### Task requirements
Say how many of the lines below include the word "oprávněné", and write nothing else.

### Input for this task
____

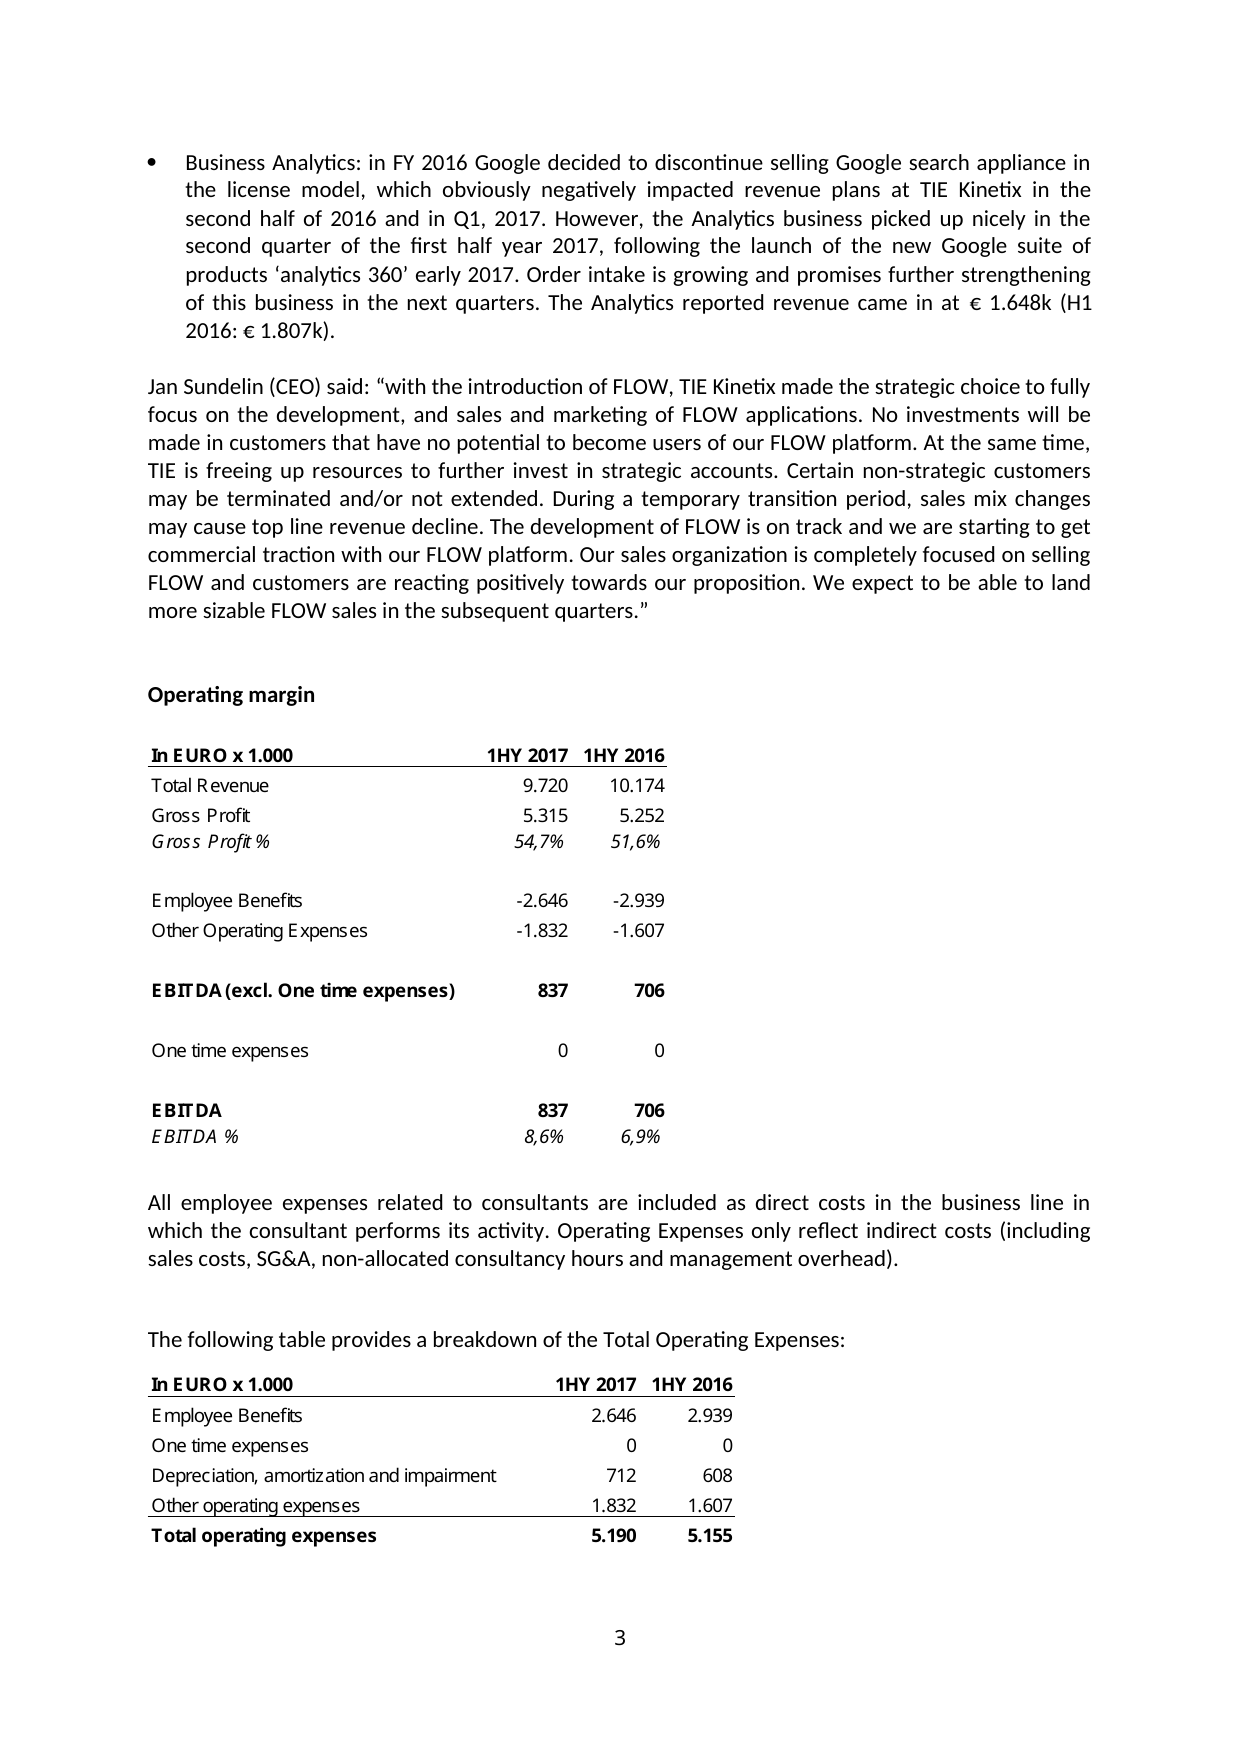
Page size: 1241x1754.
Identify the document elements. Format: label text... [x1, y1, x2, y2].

text Jan Sundelin (CEO) said: “with the introduction of FLOW, TIE Kinetix made the strategic choice to fully focus on the development, and sales and marketing of FLOW applications. No investments will be made in customers that have no potential to become users of our FLOW platform. At the same time, TIE is freeing up resources to further invest in strategic accounts. Certain non-strategic customers may be terminated and/or not extended. During a temporary transition period, sales mix changes may cause top line revenue decline. The development of FLOW is on track and we are starting to get commercial traction with our FLOW platform. Our sales organization is completely focused on selling FLOW and customers are reacting positively towards our proposition. We expect to be able to land more sizable FLOW sales in the subsequent quarters.” [148, 372, 1093, 624]
text All employee expenses related to consultants are included as direct costs in the business line in which the consultant performs its activity. Operating Expenses only reflect indirect costs (including sales costs, SG&A, non-allocated consultancy hours and management overhead). [148, 1188, 1093, 1272]
list Business Analytics: in FY 2016 Google decided to discontinue selling Google search appliance in the license model, which obviously negatively impacted revenue plans at TIE Kinetix in the second half of 2016 and in Q1, 2017. However, the Analytics business picked up nicely in the second quarter of the first half year 2017, following the launch of the new Google suite of products ‘analytics 360’ early 2017. Order intake is growing and promises further strengthening of this business in the next quarters. The Analytics reported revenue came in at € 1.648k (H1 2016: € 1.807k). [148, 148, 1093, 344]
text The following table provides a breakdown of the Total Operating Expenses: [148, 1325, 1093, 1353]
text Operating margin [148, 680, 1093, 708]
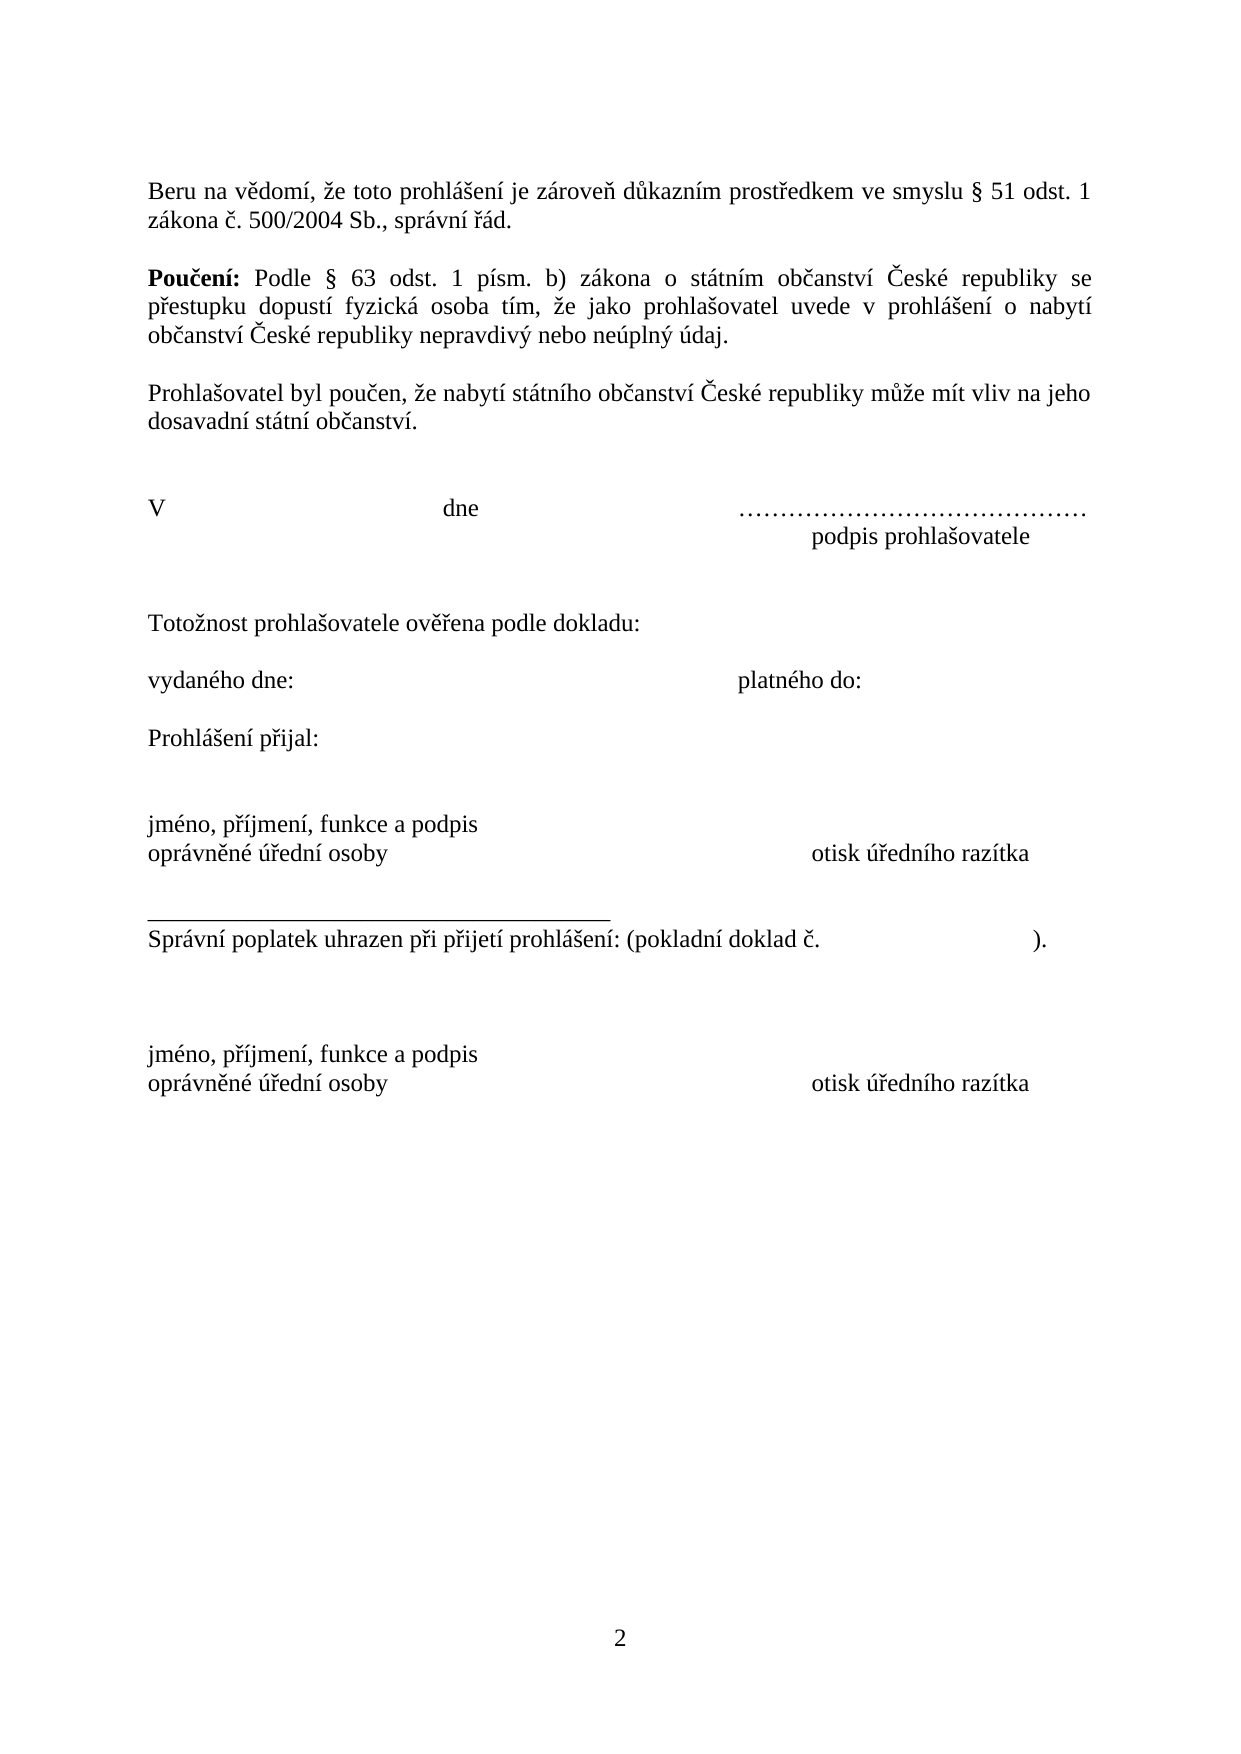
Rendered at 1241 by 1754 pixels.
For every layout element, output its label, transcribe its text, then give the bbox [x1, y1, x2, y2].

list vydaného dne: platného do: [148, 665, 1093, 694]
list Totožnost prohlašovatele ověřena podle dokladu: [148, 608, 1093, 636]
list podpis prohlašovatele [200, 521, 1093, 550]
list Prohlašovatel byl poučen, že nabytí státního občanství České republiky může mít vliv na jeho dosavadní státní občanství. [148, 378, 1093, 435]
text oprávněné úřední osoby otisk úředního razítka [148, 838, 1093, 866]
text jméno, příjmení, funkce a podpis [148, 809, 1093, 838]
list V dne …………………………………… [148, 493, 1093, 521]
list Beru na vědomí, že toto prohlášení je zároveň důkazním prostředkem ve smyslu § 51 odst. 1 zákona č. 500/2004 Sb., správní řád. [148, 176, 1093, 234]
list Poučení: Podle § 63 odst. 1 písm. b) zákona o státním občanství České republiky se přestupku dopustí fyzická osoba tím, že jako prohlašovatel uvede v prohlášení o nabytí občanství České republiky nepravdivý nebo neúplný údaj. [148, 263, 1093, 349]
list _____________________________________ [148, 895, 1093, 924]
list Prohlášení přijal: [148, 723, 1093, 751]
text Správní poplatek uhrazen při přijetí prohlášení: (pokladní doklad č. ). [148, 924, 1093, 953]
text oprávněné úřední osoby otisk úředního razítka [148, 1068, 1093, 1096]
text jméno, příjmení, funkce a podpis [148, 1039, 1093, 1068]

____

### Written reply
2